Chanson des yeux - André Chénier
XIX
CHANSON DES YEUX
Viens : là sur des joncs frais ta place est toute prête.
Viens, viens, sur mes genoux, viens reposer ta tête.
Les yeux levés sur moi, tu resteras muet,
Et je te chanterai la chanson qui te plaît.
Comme on voit, au moment où Phœbus va renaître,
La nuit prête à s’enfuir, le jour prêt à paraître,
Je verrai tes beaux yeux, les yeux de mon ami,
En un demi-sommeil se fermer à demi.
Tu me diras : « Adieu, je dors, adieu, ma belle.
— Adieu, dirai-je, adieu, dors, mon ami fidèle,
Car le … aussi dort le front vers les cieux. »
Et j’irai te baiser et le front et les yeux.
— Adieu, dirai-je, adieu, dors, mon ami fidèle,
Car le… aussi dort le front vers les cieux,
Et j’irai te baiser et le front et les yeux.
………………..
………………..
Ne me regarde point ; cache, cache tes yeux ;
Mon sang en est brûlé ; tes regards sont des feux.
Viens, viens.
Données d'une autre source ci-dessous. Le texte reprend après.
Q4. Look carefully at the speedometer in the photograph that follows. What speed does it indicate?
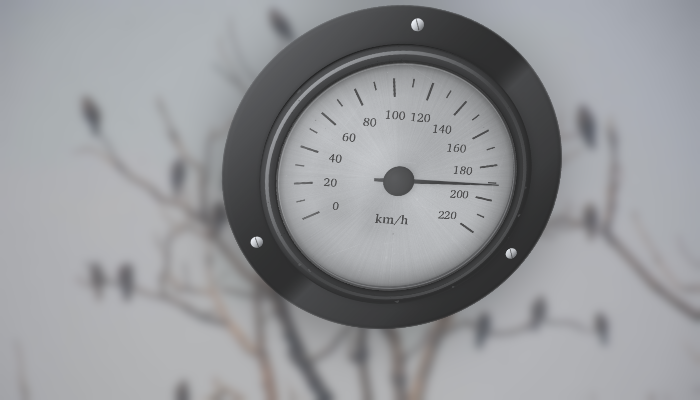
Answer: 190 km/h
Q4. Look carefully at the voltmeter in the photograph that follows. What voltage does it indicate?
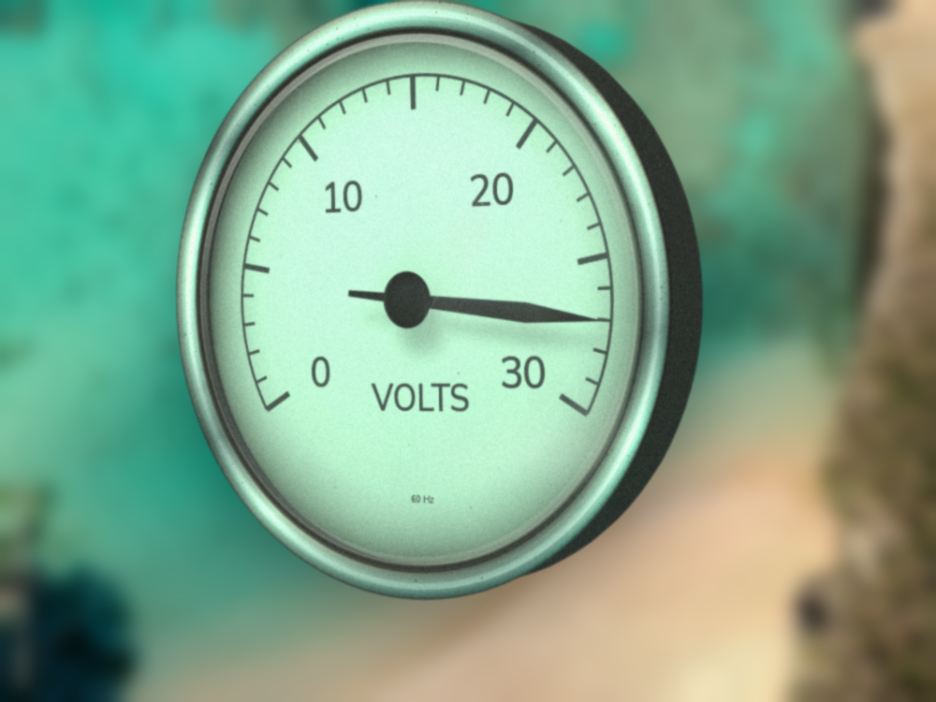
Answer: 27 V
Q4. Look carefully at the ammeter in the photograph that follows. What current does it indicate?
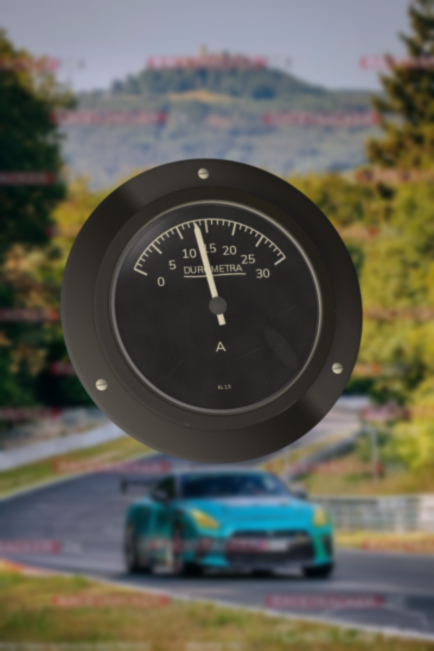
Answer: 13 A
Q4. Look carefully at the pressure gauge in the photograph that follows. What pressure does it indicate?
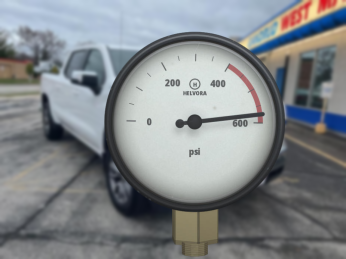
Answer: 575 psi
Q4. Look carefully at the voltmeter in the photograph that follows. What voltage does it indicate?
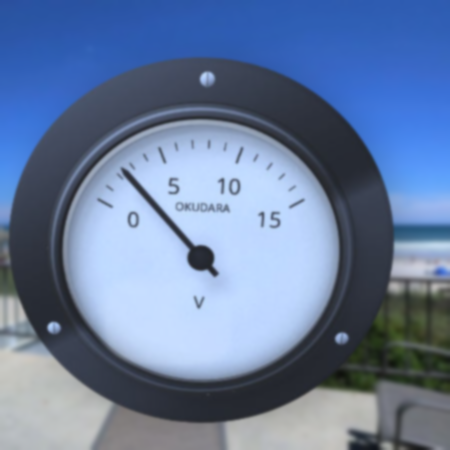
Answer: 2.5 V
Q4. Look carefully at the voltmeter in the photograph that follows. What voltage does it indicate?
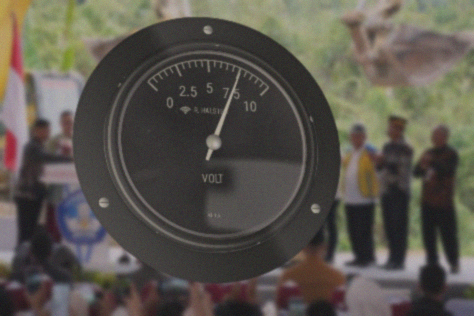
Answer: 7.5 V
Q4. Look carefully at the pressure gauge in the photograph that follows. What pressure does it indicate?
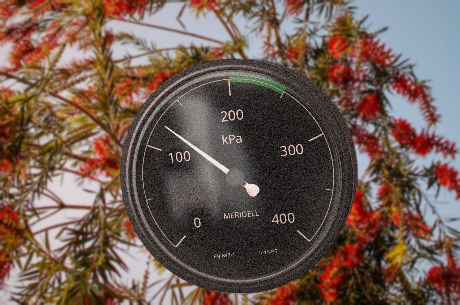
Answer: 125 kPa
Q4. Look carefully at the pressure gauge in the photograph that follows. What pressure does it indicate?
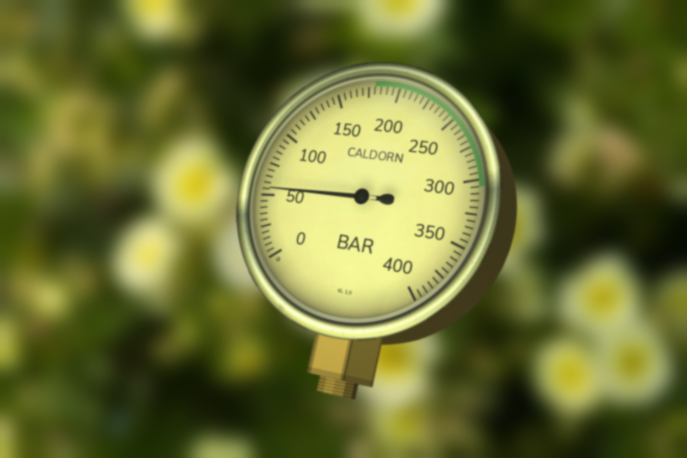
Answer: 55 bar
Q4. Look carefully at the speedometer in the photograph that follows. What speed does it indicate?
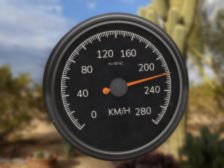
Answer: 220 km/h
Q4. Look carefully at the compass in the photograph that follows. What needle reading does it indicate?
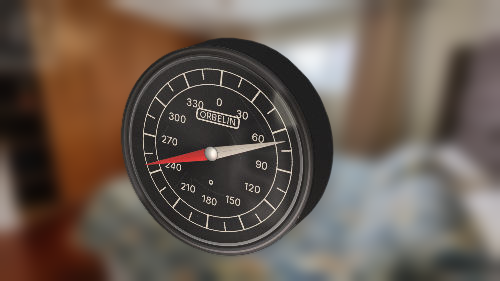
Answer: 247.5 °
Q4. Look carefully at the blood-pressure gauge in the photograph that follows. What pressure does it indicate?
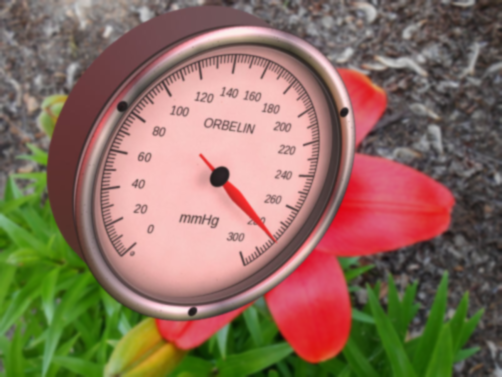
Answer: 280 mmHg
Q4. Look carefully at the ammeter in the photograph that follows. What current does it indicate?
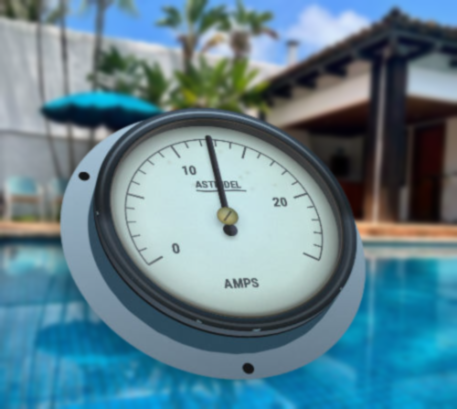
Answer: 12.5 A
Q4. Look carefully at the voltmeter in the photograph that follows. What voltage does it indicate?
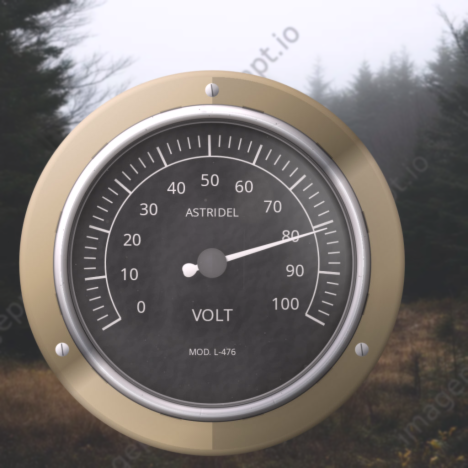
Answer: 81 V
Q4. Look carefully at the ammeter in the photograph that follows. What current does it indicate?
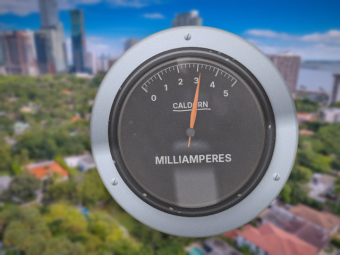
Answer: 3.2 mA
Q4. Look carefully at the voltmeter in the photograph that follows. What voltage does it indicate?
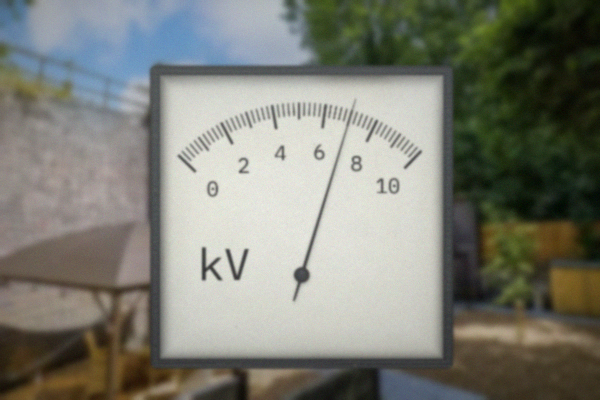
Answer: 7 kV
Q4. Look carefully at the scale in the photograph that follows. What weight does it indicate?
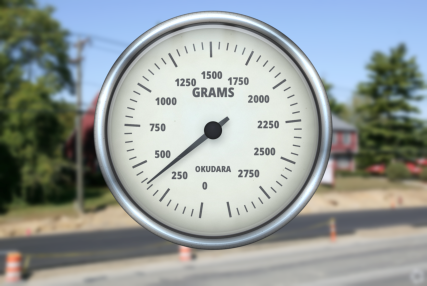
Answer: 375 g
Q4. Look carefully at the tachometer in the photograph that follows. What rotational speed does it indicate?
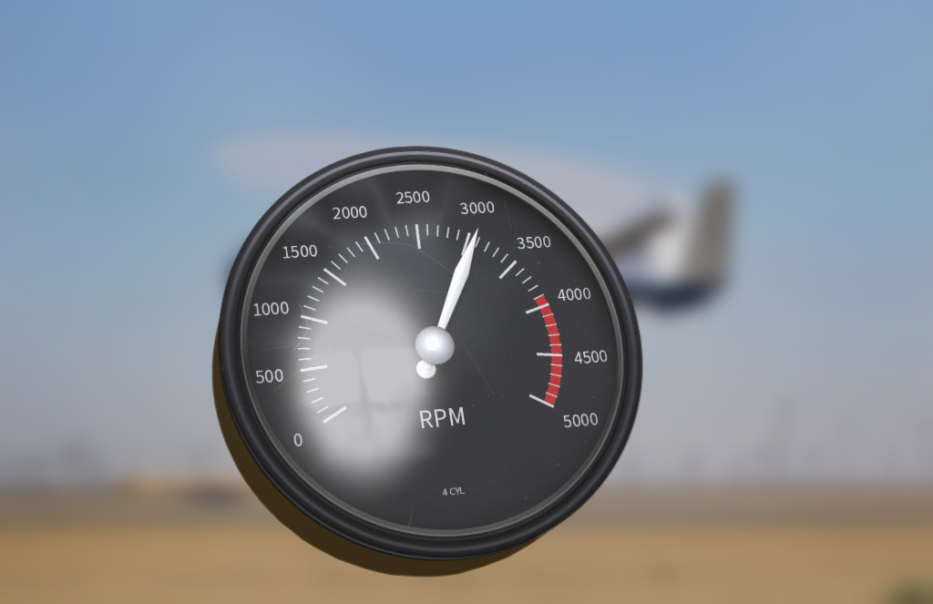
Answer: 3050 rpm
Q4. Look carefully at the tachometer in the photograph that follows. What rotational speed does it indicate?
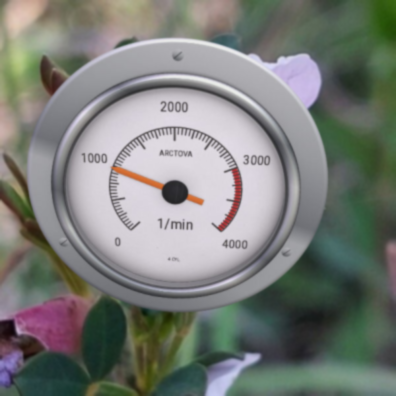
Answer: 1000 rpm
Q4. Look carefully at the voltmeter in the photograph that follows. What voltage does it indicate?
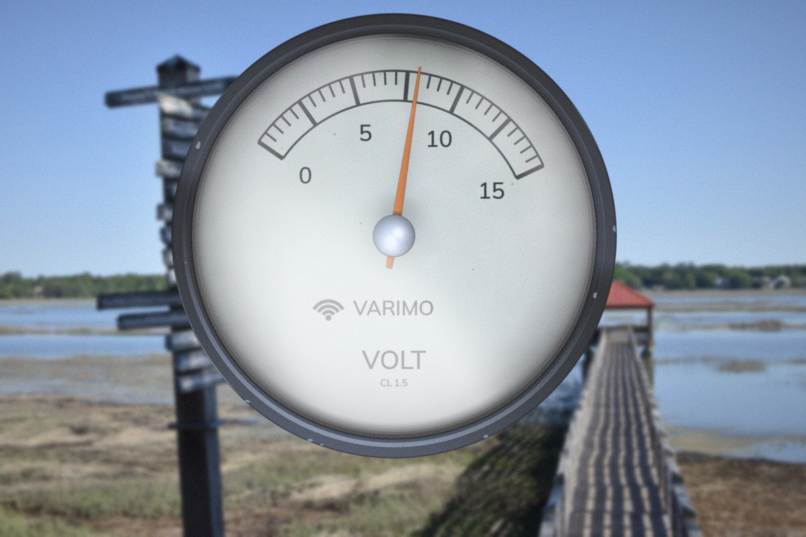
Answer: 8 V
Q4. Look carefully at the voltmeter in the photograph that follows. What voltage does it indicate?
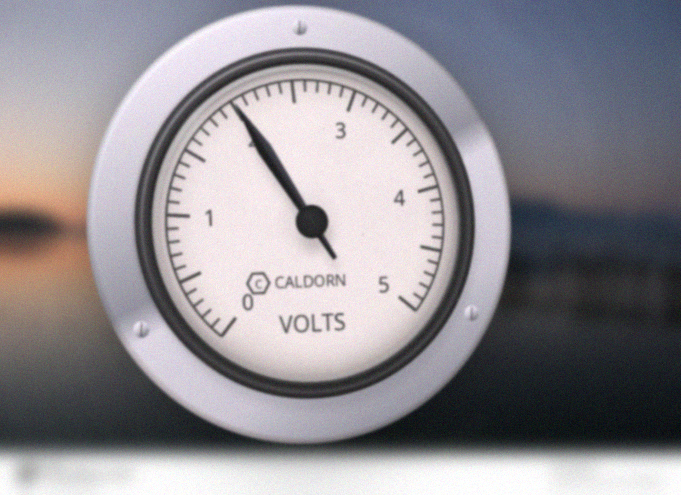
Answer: 2 V
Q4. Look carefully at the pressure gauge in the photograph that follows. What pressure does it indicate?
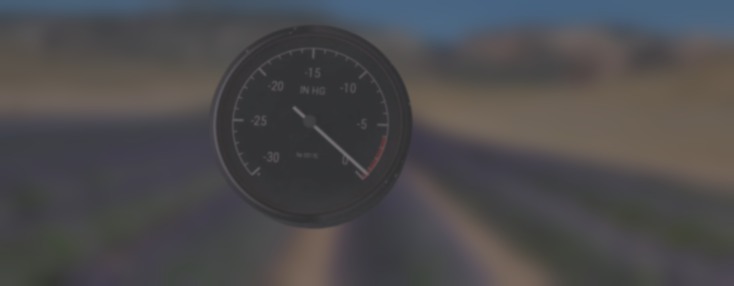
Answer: -0.5 inHg
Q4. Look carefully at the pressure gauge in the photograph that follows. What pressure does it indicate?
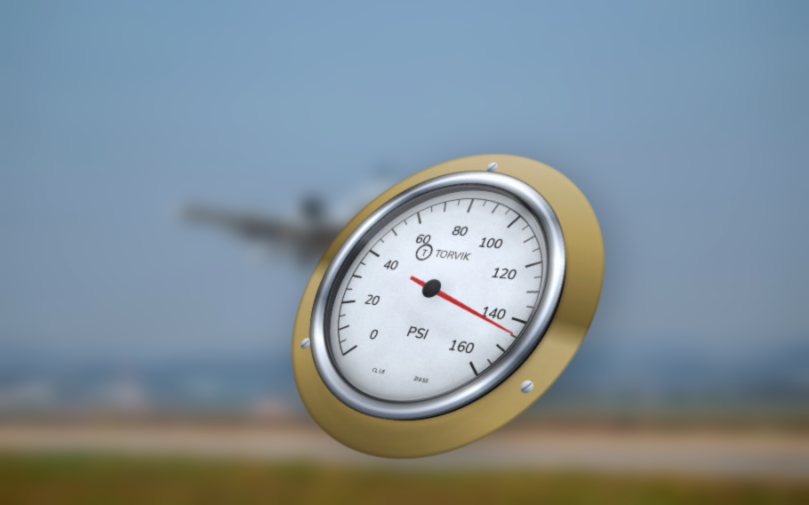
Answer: 145 psi
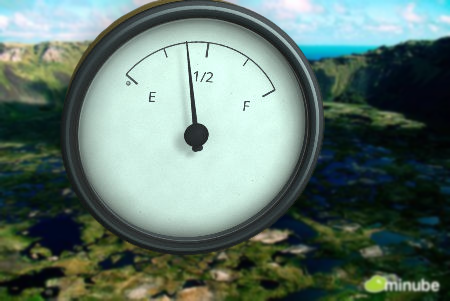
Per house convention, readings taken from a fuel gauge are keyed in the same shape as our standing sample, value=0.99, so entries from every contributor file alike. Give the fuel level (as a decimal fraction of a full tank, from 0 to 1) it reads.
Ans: value=0.375
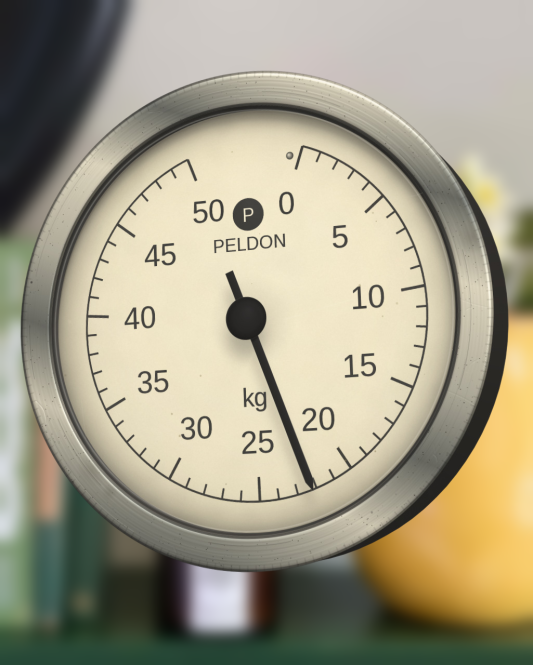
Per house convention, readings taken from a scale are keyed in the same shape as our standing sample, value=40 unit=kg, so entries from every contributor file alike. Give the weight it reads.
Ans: value=22 unit=kg
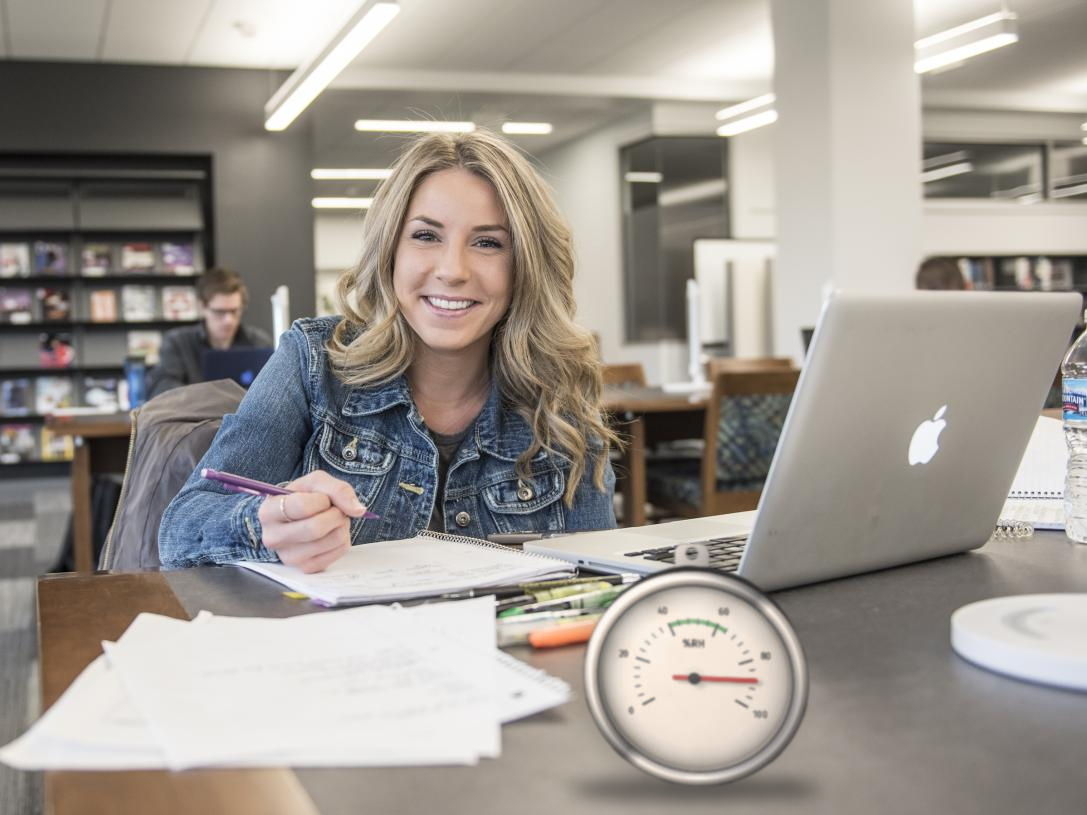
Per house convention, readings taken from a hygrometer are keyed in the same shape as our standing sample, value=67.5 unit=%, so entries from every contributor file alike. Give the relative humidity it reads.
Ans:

Quoique vivant, et dans ta fleur première,
Je veux avec mes mains te fermer la paupière.
Ou, malgré tes efforts, je prendrai tes cheveux
Pour en faire un bandeau qui te cache les yeux.
(Le commencement est imité de Shakespeare,
Henry IV.)
Publié en 1907 dans le recueil Poésies choisies de André Chénier, Texte établi par Jules Derocquigny (p. 39).
André Chénier (1762-1794), né à Constantinople d’une mère grecque et d’un père français, incarne la fusion entre l’héritage antique et la sensibilité préromantique. Élevé en France, ce poète au destin tragique – guillotiné sous la Terreur à 31 ans – puise dans la mythologie grecque et les passions humaines la matière de ses vers. Sa Chanson des yeux, publiée à titre posthume en 1907, révèle son art de transformer l’intime en universel grâce à un dialogue amoureux où le désir se pare de pudeur. Le poème, inspiré de Shakespeare selon l’aveu même de l’auteur, joue sur les contrastes entre lumière et obscurité (« au moment où Phœbus va renaître ») pour peindre une scène de tendresse troublée par l’intensité des regards. Ces vers, où l’amant supplie sa bien-aimée de voiler ses yeux « feux » qui brûlent son sang, illustrent la tension entre érotisme et mort propre à Chénier, héritière des élégies latines mais vibrante d’une modernité qui influencera Hugo et les romantiques. Même emprisonné avant son exécution, il continua d’écrire des poèmes d’amour mêlant lyrisme et fatalité, faisant de lui un passeur entre classicisme et renouveau poétique.